Typical “fishes” include baccalà  (salt cod), frutti di mare (shellfish), capitone (eel), calamari (squid), scungilli (conch meat) and vongole (clams).  Fried vegetables are also a popular accompaniment to the fish; such as fried artichokes, pickled vegetables, and fried squash blossoms.

But wait there’s more!  Following the Feast itself there’s dessert, which typically includes crunchy biscotti, panforte, and a fluffy holiday panettone served into the wee hours of Christmas morning.

Want to plan your own Feast of the Seven Fishes?
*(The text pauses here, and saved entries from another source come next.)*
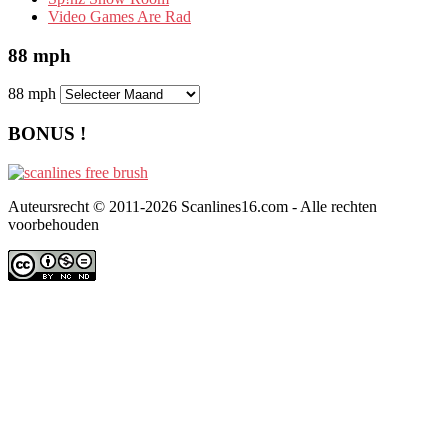
Video Games Are Rad
88 mph
88 mph
BONUS !
Auteursrecht © 2011-2026 Scanlines16.com - Alle rechten
voorbehouden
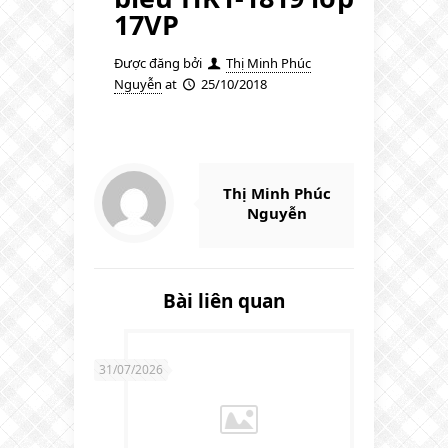
17VP
Được đăng bởi
Thị Minh Phúc
Nguyễn
at
25/10/2018
Thị Minh Phúc
Nguyễn
Bài liên quan
31/07/2026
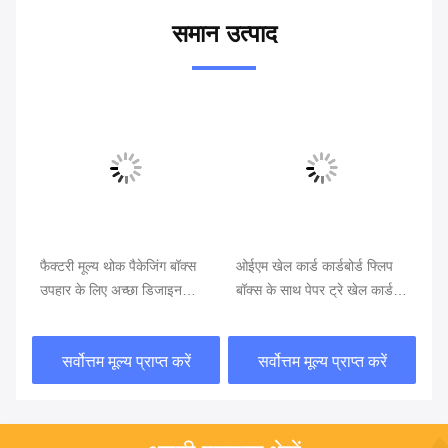
समान उत्पाद
वीड
फैक्टरी मूल्य थोक पैकेजिंग बॉक्स
ओईएम खेल कार्ड कार्डबोर्ड फ्लिप
कस
ग
उपहार के लिए अच्छा डिजाइन
बॉक्स के साथ पेपर ट्रे खेल कार्ड
बोर
कार्डबोर्ड बॉक्स
खेल पैकेजिंग बॉक्स
ना
सर्वोत्तम मूल्य प्राप्त करें
सर्वोत्तम मूल्य प्राप्त करें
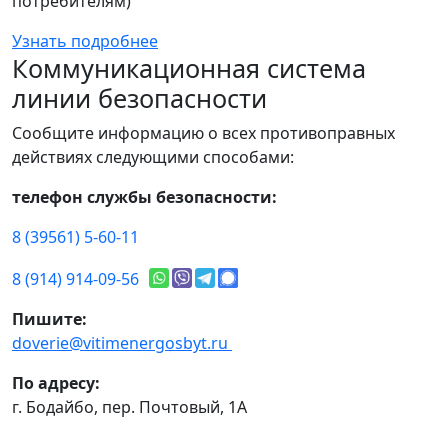
потребителям)
Узнать подробнее
Коммуникационная система
линии безопасности
Сообщите информацию о всех противоправных
действиях следующими способами:
телефон службы безопасности:
8 (39561) 5-60-11
8 (914) 914-09-56
Пишите:
doverie@vitimenergosbyt.ru
По адресу:
г. Бодайбо, пер. Почтовый, 1А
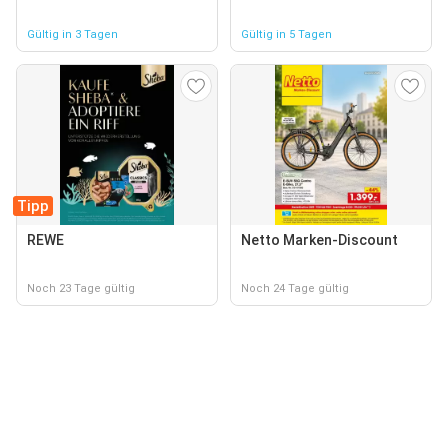
Gültig in 3 Tagen
Gültig in 5 Tagen
Tipp
REWE
Netto Marken-Discount
Noch 23 Tage gültig
Noch 24 Tage gültig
Here are some ideas to get you started.

  • Play a mix of holiday music that’s a fun nod to the tradition with Christmas music from Italian-American artists like Frank Sinatra, Dean Martin, Louis Prima and more.
  • When it comes to wine pairings, stick with white Italian varieties like Prosecco or Franciacorta (for bubbly lovers), Sangiovese, Verdicchio, Pinot Grigio or a medium bodied Chianti for the red wine lovers.
  • As guests arrive and have their first drinks, open the feast with a couple of seafood apps like Shrimp Cocktail or Crab Dip.
  • Get out your ladle for a soup course of classic Zuppa de Pesce.
  • Next offer a cool, fresh salad to break up this multi-course meal – Calamari Salad is a fantastic traditional choice
  • The feast continues with a seafood pasta course! We love a gorgeous White Seafood Lasagna, Spicy Lobster Pasta, or Spaghetti and Clams.
  • Next offer multiple main courses of fish or seafood paired with sides for the main event of this feast. Go for over the top dishes with a beautiful presentation like grilled lobster tails, whole roasted branzino, our Grilled Halibut with Herbs and Pecorino, sides of baked salmon or our gorgeous Atrani Salmon Pinwheels (Tip: if your local fishmonger has eel, bake some for an authentic touch!)
  • Keep your dessert course light with traditional Italian cookies or biscotti, some sorbet, or chocolates. If you like you can offer small glasses of anisette, grappa, or espresso too!
  • As your event ends it’s always fun to send your guests home with a party favor like a sea-themed Christmas ornament, some cookies, a panettone, or small bottle of homemade limoncello.
Salmon pinwheels

Atrani Salmon Pinwheels

Buon Natale from all of us at Locatelli!